The Bundelkhand region comprises regions of Uttar Pradesh and Madhya Pradesh. Bundeli is spoken in the Gwalior, Ashoknagar, Morena, Bhind, Datia, Shivpuri, Guna, Banda, Hamirpur, Jalaun, Jhansi, Lalitpur, Chitrakoot, Mahoba, Chhatarpur, Panna, Tikamgarh, Sagar, Damoh, Niwari districts.

Traditional Folk music (Lokgeet) in Bundeli

==Phonology==

===Consonants===

Phonemes of Bundeli
|  |  | Labial | Dental | Alveolar | Retroflex | Palatal | Velar | Glottal |
| Nasal |  | m |  | n |  |  |  |  |
| Plosive/ Affricate | voiceless | p | t̪ | ts | ʈ |  | k |  |
| voiceless aspirated | pʰ | t̪ʰ | tsʰ | ʈʰ |  | kʰ |  |
| voiced | b | d̪ | dz | ɖ |  | ɡ |  |
| voiced aspirated | bʱ | d̪ʱ | dzʱ | ɖʱ |  | ɡʱ |  |
| Fricative |  |  |  | s |  |  |  | ɦ |
| Flap |  |  |  | ɾ |  |  |  |  |
| Approximant |  | ʋ |  | l |  | j |  |  |

== Grammar ==
Sanskrit final, initial, and surplus medial vowels are frequently lost in ways much common to Hindi.

=== Nouns ===
Two genders - masculine and feminine - are taken by all nouns in Bundeli, indiscriminate of their animacy. Masculine nouns tend to take the a-declension, as do feminine ones, but feminine nouns exhibit more variation in termination, with a number of ī-nouns existing. Masculines also take ē- and ō- declensions "not very rarely". Masculine nouns converted to feminines take the terminations -(ā)ni, -na, -iyā.
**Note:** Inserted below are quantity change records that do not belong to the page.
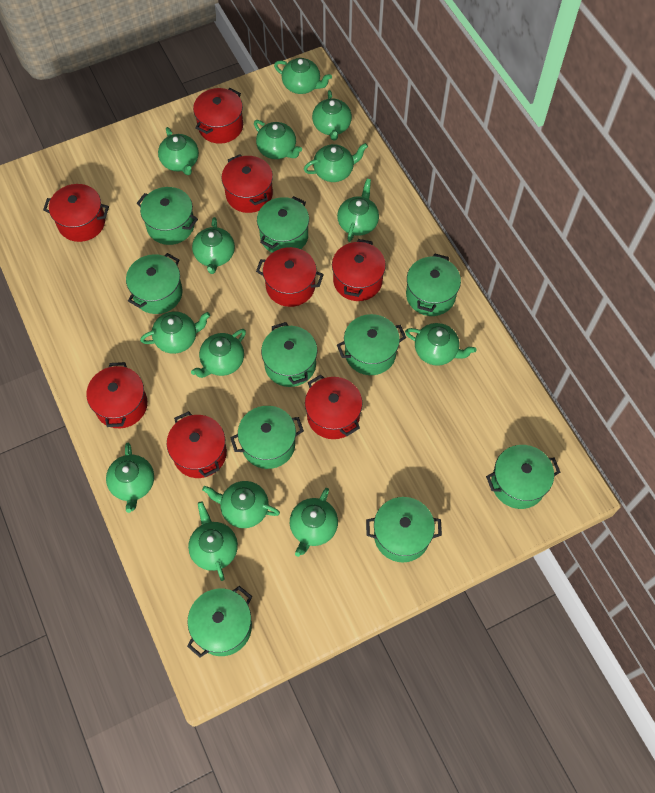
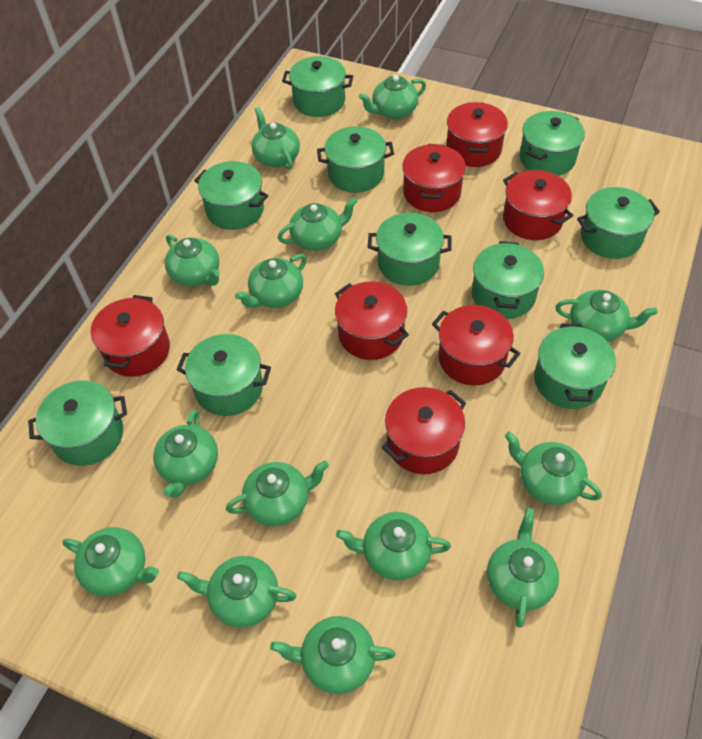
red pot: 8 -> 7

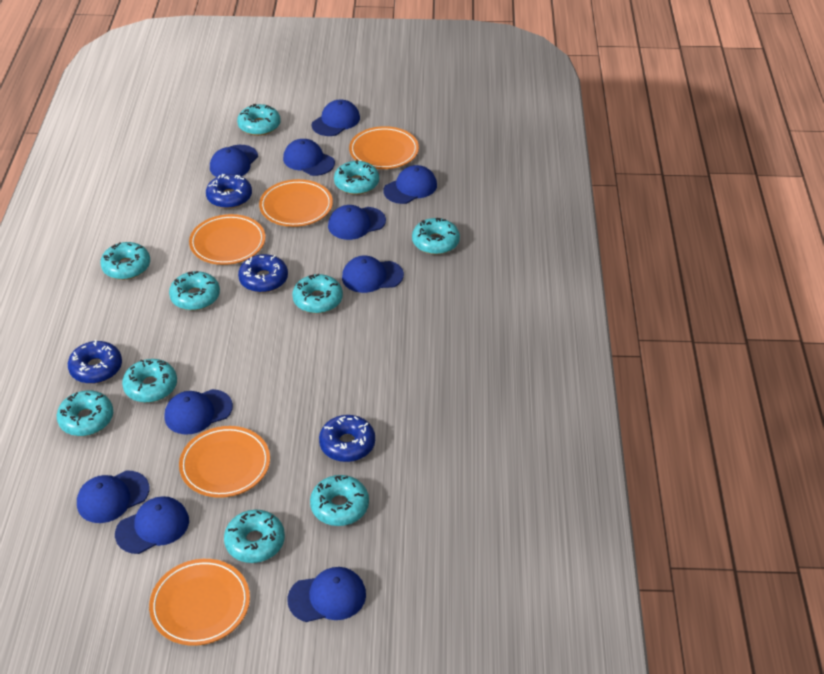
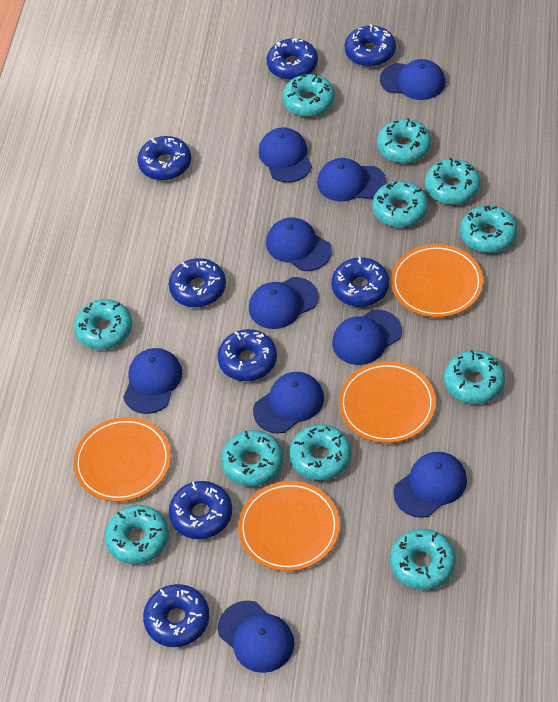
blue donut: 4 -> 8
orange plate: 5 -> 4
turquoise donut: 10 -> 11

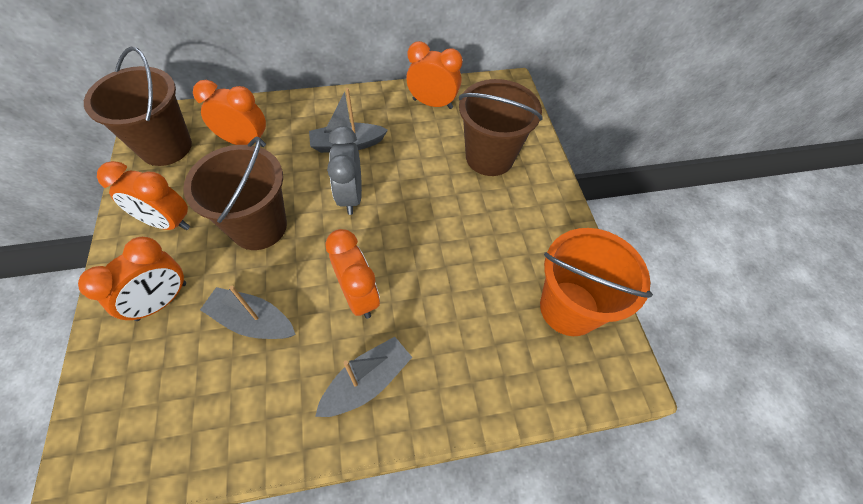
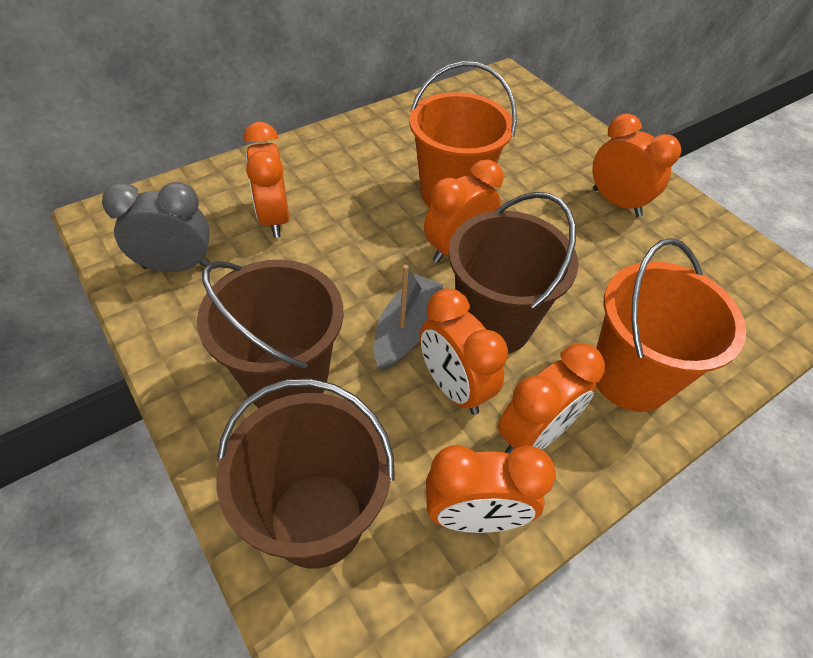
grey boat: 3 -> 1
orange bucket: 1 -> 2
orange clock: 5 -> 6

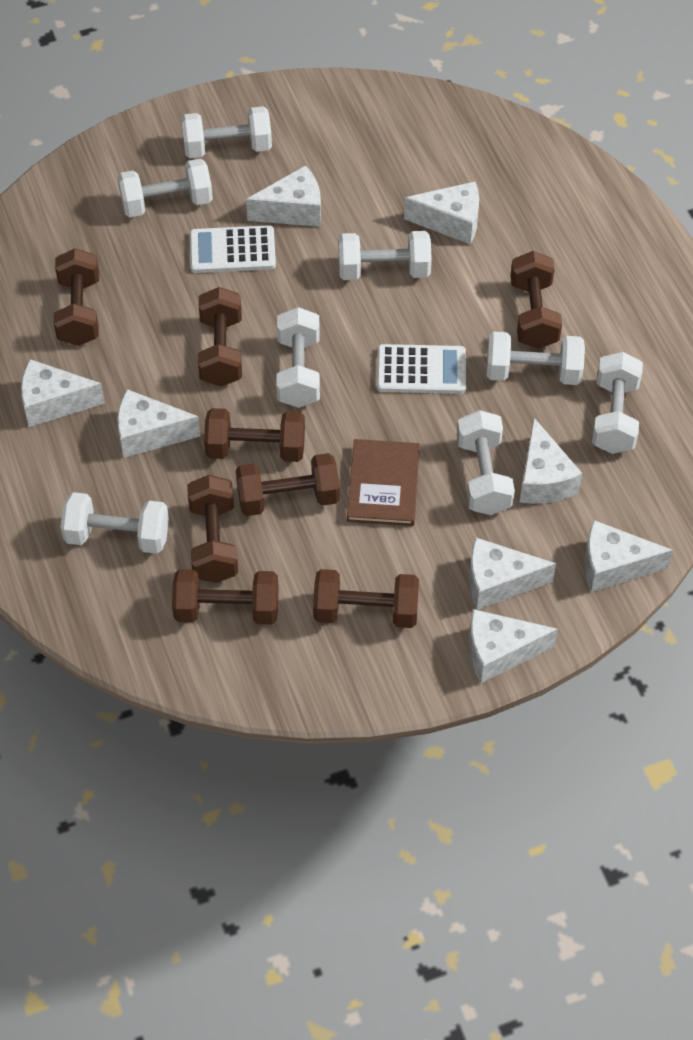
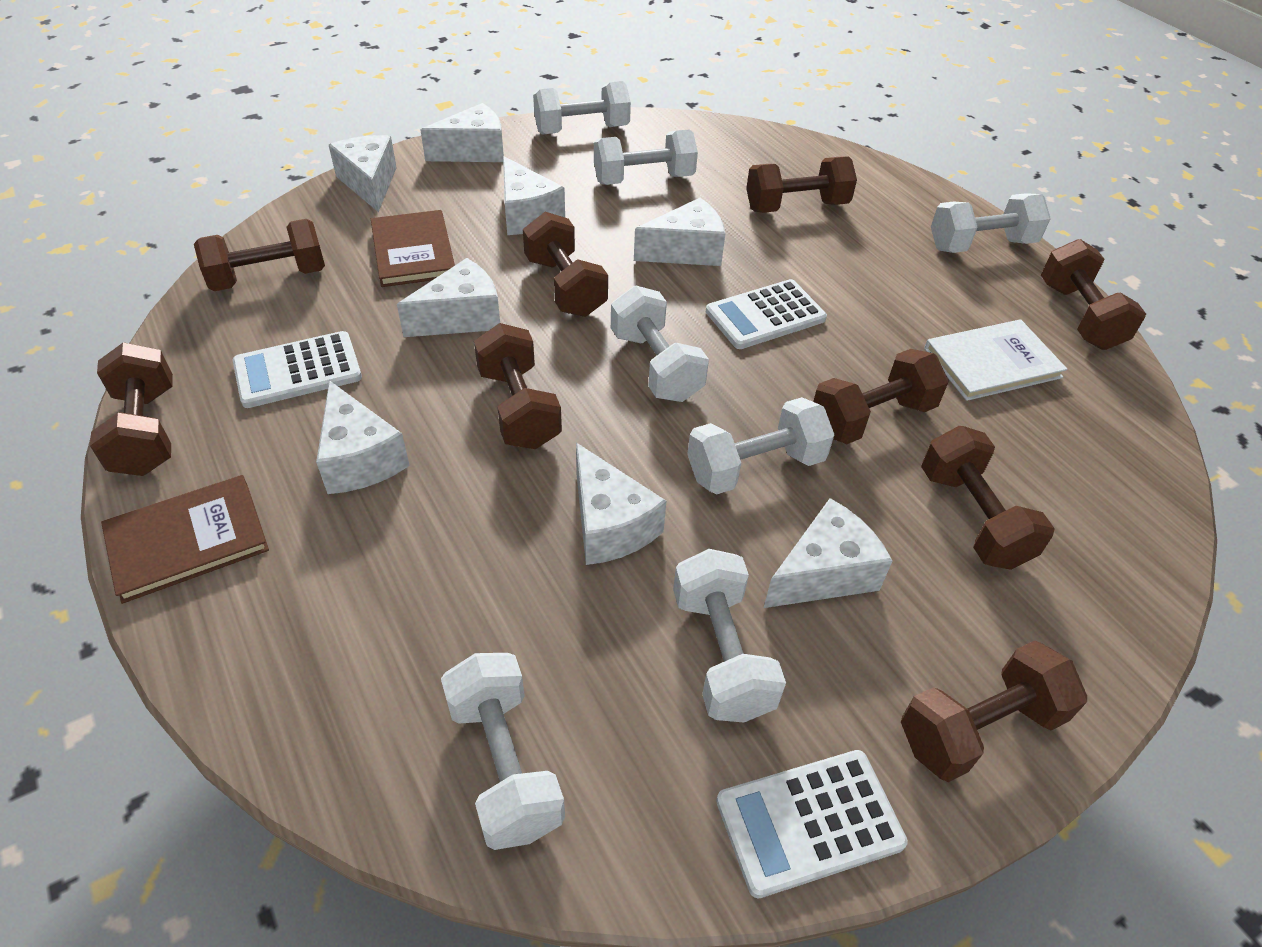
brown book: 1 -> 2
brown dumbbell: 8 -> 9
white book: 0 -> 1
white calculator: 2 -> 3
white dumbbell: 8 -> 7

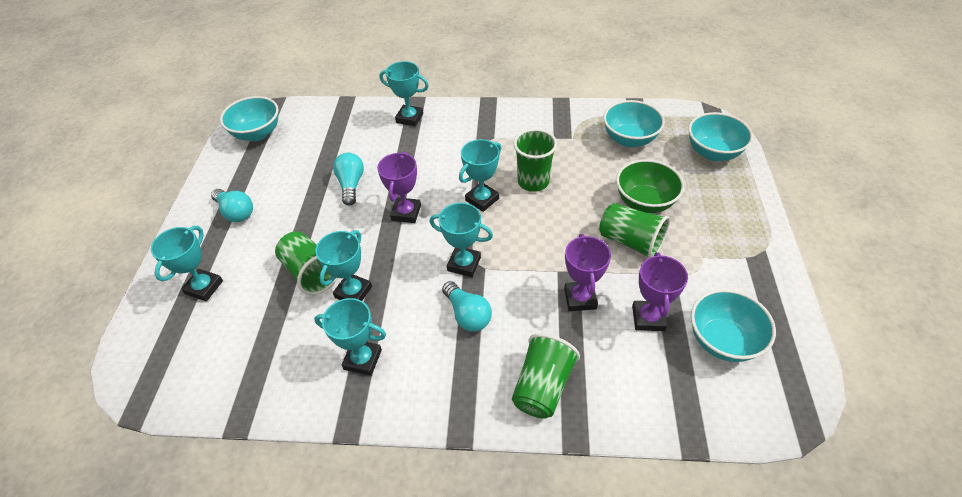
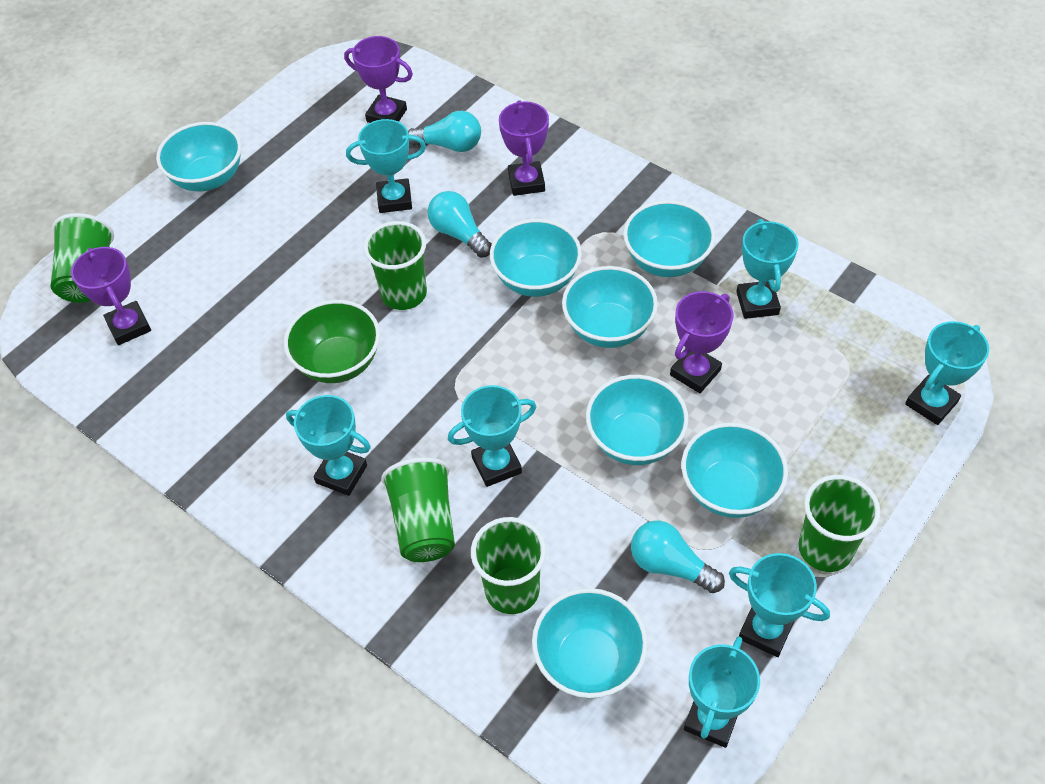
green cup: 4 -> 5
purple trophy: 3 -> 4
turquoise bowl: 4 -> 7
turquoise trophy: 6 -> 7

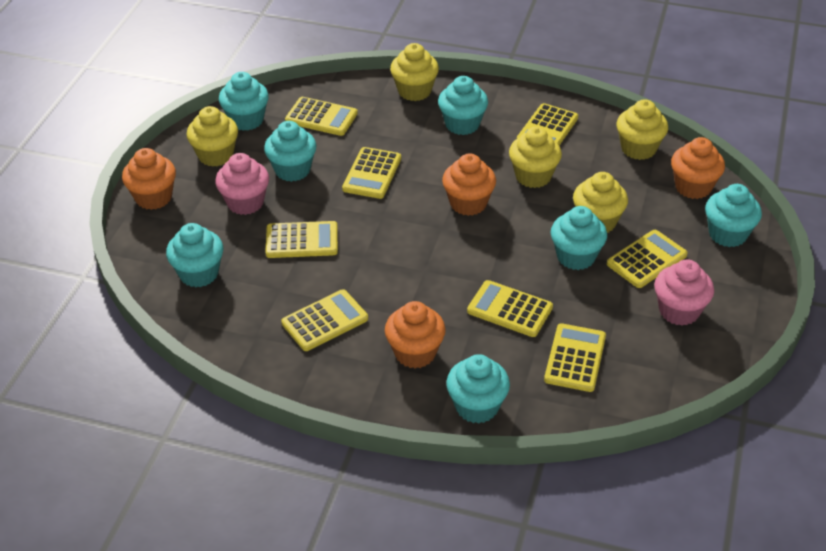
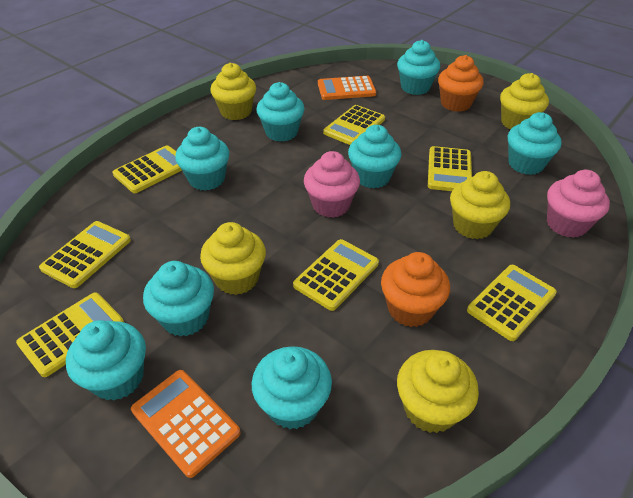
orange calculator: 0 -> 2
orange cupcake: 4 -> 2
turquoise cupcake: 7 -> 8
yellow calculator: 8 -> 7

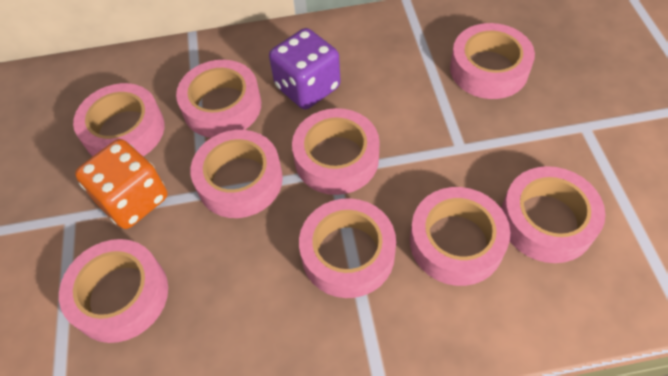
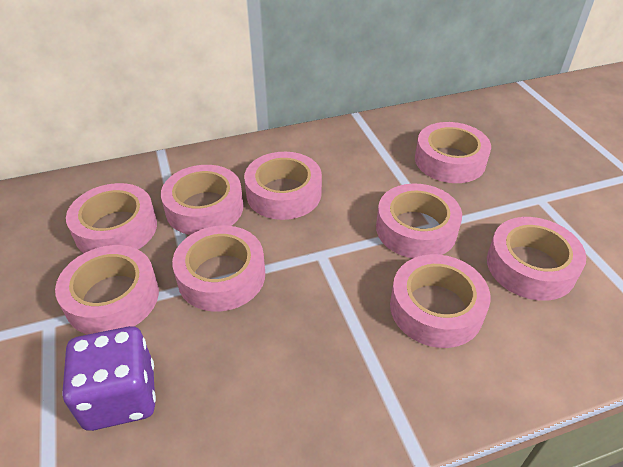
orange dice: 1 -> 0

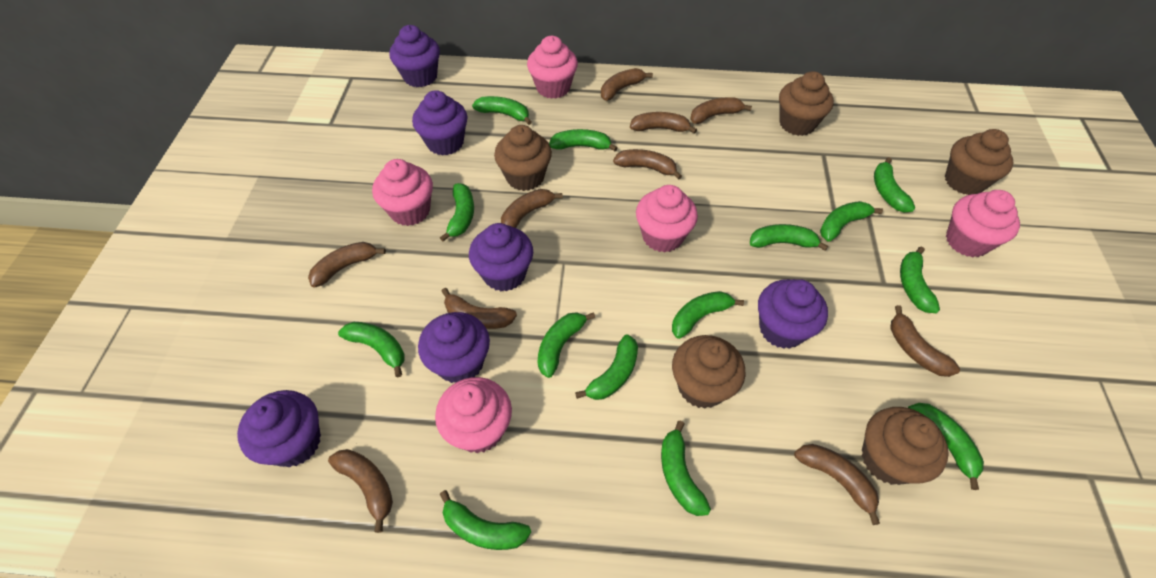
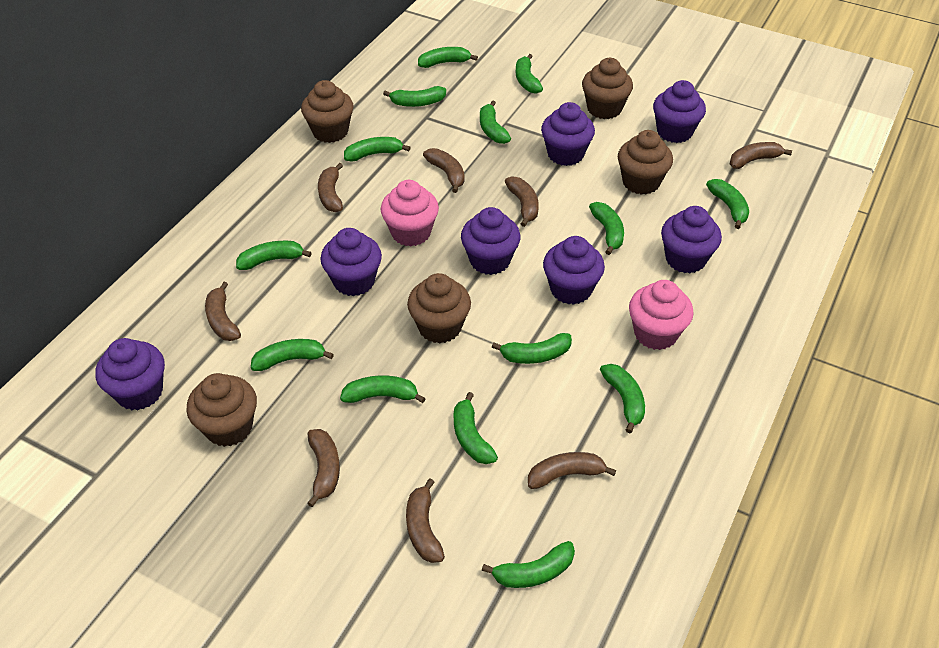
brown banana: 10 -> 8
pink cupcake: 5 -> 2
purple cupcake: 6 -> 7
The numbers are singular and plural alone.

=== Pronouns ===
Informal forms of address predominate among speakers of Bundelkhandi, owing to their rural location and their use of Hindi forms in formal speech. The first person pronoun is declined below in a table.

|  | First-person singular | First-person plural |
|---|---|---|
| Nom. | maī, hama | hama |
| Agentive | maīnē | hamanē (in ergative past tense exclusively) |
| Obl. | mō- | hama- (with postposition); hamārē (dat.) |
| Gen. and possessive | mōrō (masc. sing.), mōrē (masc. pl.), mōrī (fem.) | hamār- (declined for gender as mōr-) |

== History ==
Early examples of Bundelkhandi literature are the verses of the Alha-Khand epic. It is still preserved by bards in the Banaphari region. The epic is about heroes who lived in the 12th century CE. Formal literary works in Bundeli dates from the reign of Emperor Akbar. Notable figures are the poet Kesab Das of the 16th century, while Padmakar Bhatt and Prajnes wrote several works during the 19th century. Prannath and Lal Kabi, produced many works in Bundeli language at the court of Chhatrasal of Panna.